I’m currently in Spain (as you can see on my @lacarmina Snapchat and Instagram) — but have so many posts still to share with you from Asia. In this one, let’s explore Shanghai’s French Concession and go shopping in two of China’s coolest districts, Tianzifang and Xintiandi.
(I am wearing a Shakuhachi Future Minimal dress – this season, they have a similar white kimono dress. The skull and pearl necklace is from Hong Kong jewelry designer, LLazy Bonez.)
So far, I’ve been showing you China’s emerging trendy side. Remember my photoshoot inside my penthouse suite at Cachet Boutique Hotel? Here are a few snaps from the lobby, which is decorated in the same “ancient China meets mod art” aesthetic.
From Cachet Hotel, we walked to the French Concession. This district belonged to France from the late 19th century to 1943. Even today, the European influence is seen in the architecture and character of the streets.
Melissa and I stopped to take in the old brick buildings, and the new skyscrapers rising above them. China’s changed enormously even in the past decade. Business and development are booming.
The French Quarter remains the most peaceful and chic area of Shanghai (and arguably all of China). These trees — all imported from France — form a leafy canopy above the international boutiques and restaurants.
While China is modernizing, there remain strange remnants of the past. Communist China doesn’t officially allow sex shops, so this one put up a “health” sign.
Another example of this juxtaposition. The French Concession feels as clean and contemporary as any European boulevard. And yet…
… we came across a woman selling puppies in a box. She poked at them, to make them seem more lively for potential customers. And one was dyed with tiger stripes… Despite other modernizations, you’ll still see practices like these, in the open.
On the positive side, I enjoyed the calm vibe of the French Quarter. We passed by many artsy shops and cafes, like the one above.
I recommend spending at least a few hours walking around at random, and popping into boutiques. (The sign above says that this building’s foundation is sinking, and urges people to consider the health and safety of residents.)
Seems like cute food is popular all over Asia. We were there around Halloween, so I spotted these skull, ghost and pumpkin donuts.
Shanghai converted about 500 old red telephone booths into WiFi hubs.
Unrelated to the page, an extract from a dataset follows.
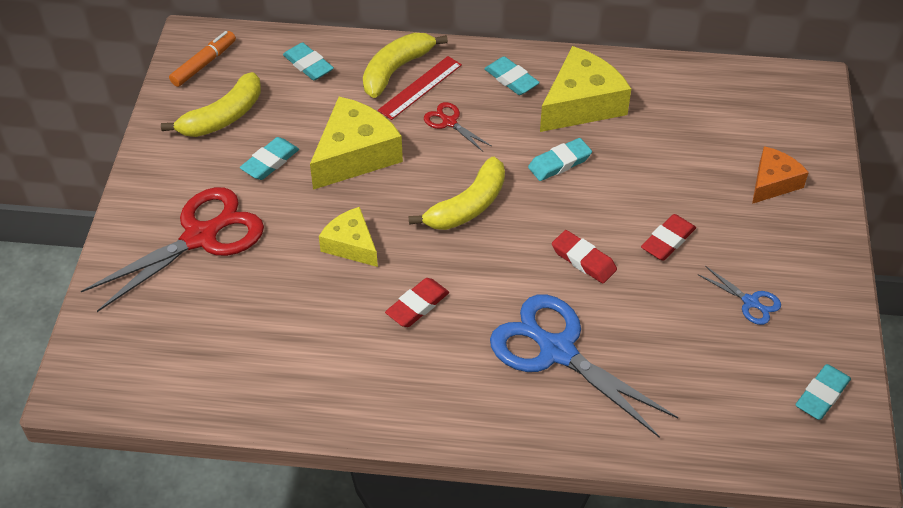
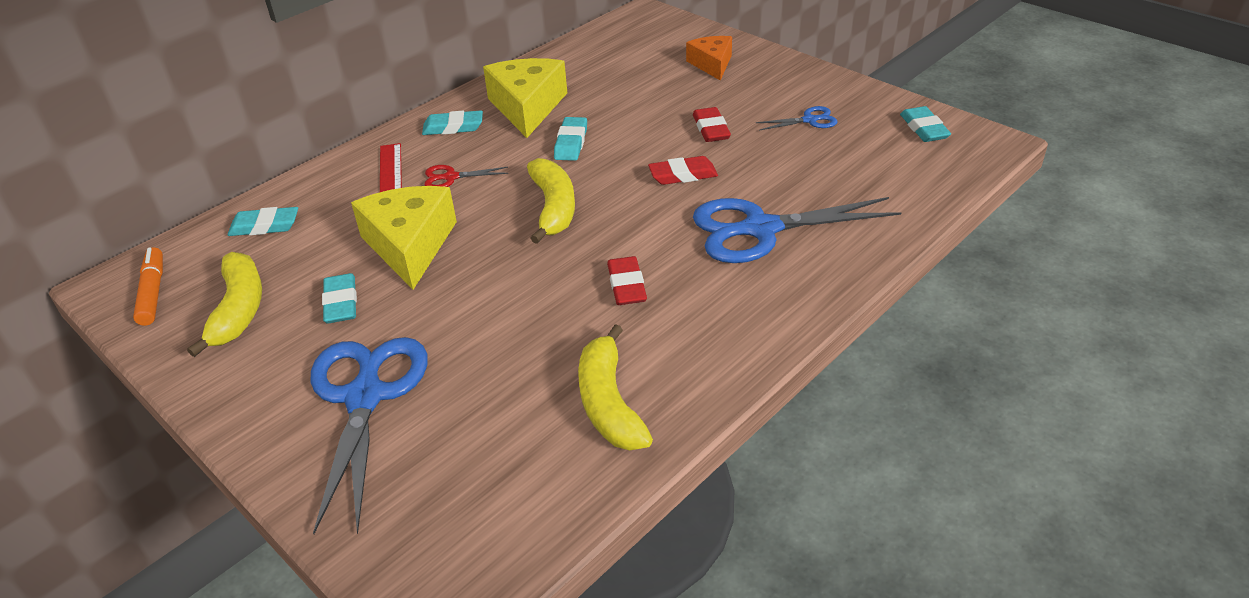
camera: 50 degrees left, 10 degrees down
(200, 237) = (365, 397): red scissors -> blue scissors
(351, 245) = (509, 295): yellow cheese -> none
(396, 70) = (351, 179): yellow banana -> yellow banana (609, 403)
Funny how they transformed an obsolete technology into something functional for today.
My white neoprene dress is similar to this one also by Shakuhachi.
We stopped by Xintiandi, an upscale district that was the site of a controversial urban redevelopment project. This project transformed a slum into a business and residential space, while preserving the historical architecture. Unfortunately, it also displaced thousands of Shanghai residents.
Everywhere I went, I felt a strange mix of new and old. Tianzifang is an artsy area that has preserved its old alleyways and buildings.
At the same time, it’s become a tourist destination. Nonetheless, the little stalls — selling handicrafts, tea and other goods — are fun to browse.
Prices in China are notoriously low, but you can (and should) try to bargain them down more.
Be wary of poor quality and knock-off items. These cell phone cases are cute (love the Mario and Spirited Away ), but are constructed from glue and felt. I’m sure they’d fall apart within a day.
Other shops sell intriguing art, and traditional souvenirs — like the Chinese cats above.
Colorful characters, painted in vivid colors. (Photos by me and Borderless Media — check out our global travel videos on their site.)
In one shop, I saw a Scottish Fold coin purse, with tiny folded ears (on the right).
You can flatly assume that all “designer” items here are knock-offs here. Look close at the tag, and it reveals the truth about these “brand-name” sneakers. You can’t make this Chinglish up: “never expose to intense meat or hot vehicles!”
Tianzifang is packed with street food and little restaurants, serving all types of cuisine.
Look what we ran into… the More Than Toilet theme restaurant! As the male/female sign indicates, this is a poop-themed restaurant. (Address: Tianzifang, No. 5, Lane 274, Taikang Lu)
This restaurant concept is similar to Taiwan’s Modern Toilet. Customers sit on toilet seats and dine on such “delicious and happy” concoctions, like a swirl of chocolate ice cream, served in a urinal.
In the glass case, you can buy stuffed toys shaped like a big dump, with cute faces on them (of course).
We didn’t eat here, but saw others feasting on dishes like “Stool #1,” a mix of brown sweets served in a toilet bowl.
If you’re interested in reading more about bizarre Asia theme restaurants, check out my book about them.
Travel isn’t always always positive and easy. In fact, some of the most memorable trips are the ones that leave you feeling challenged. Some of Shanghai’s contradictions were hard to wrap my head around, but I’m glad I came here. I’m curious how the city will continue to change in the next years and decades.
Have you visited China before? What was your experience with the culture here?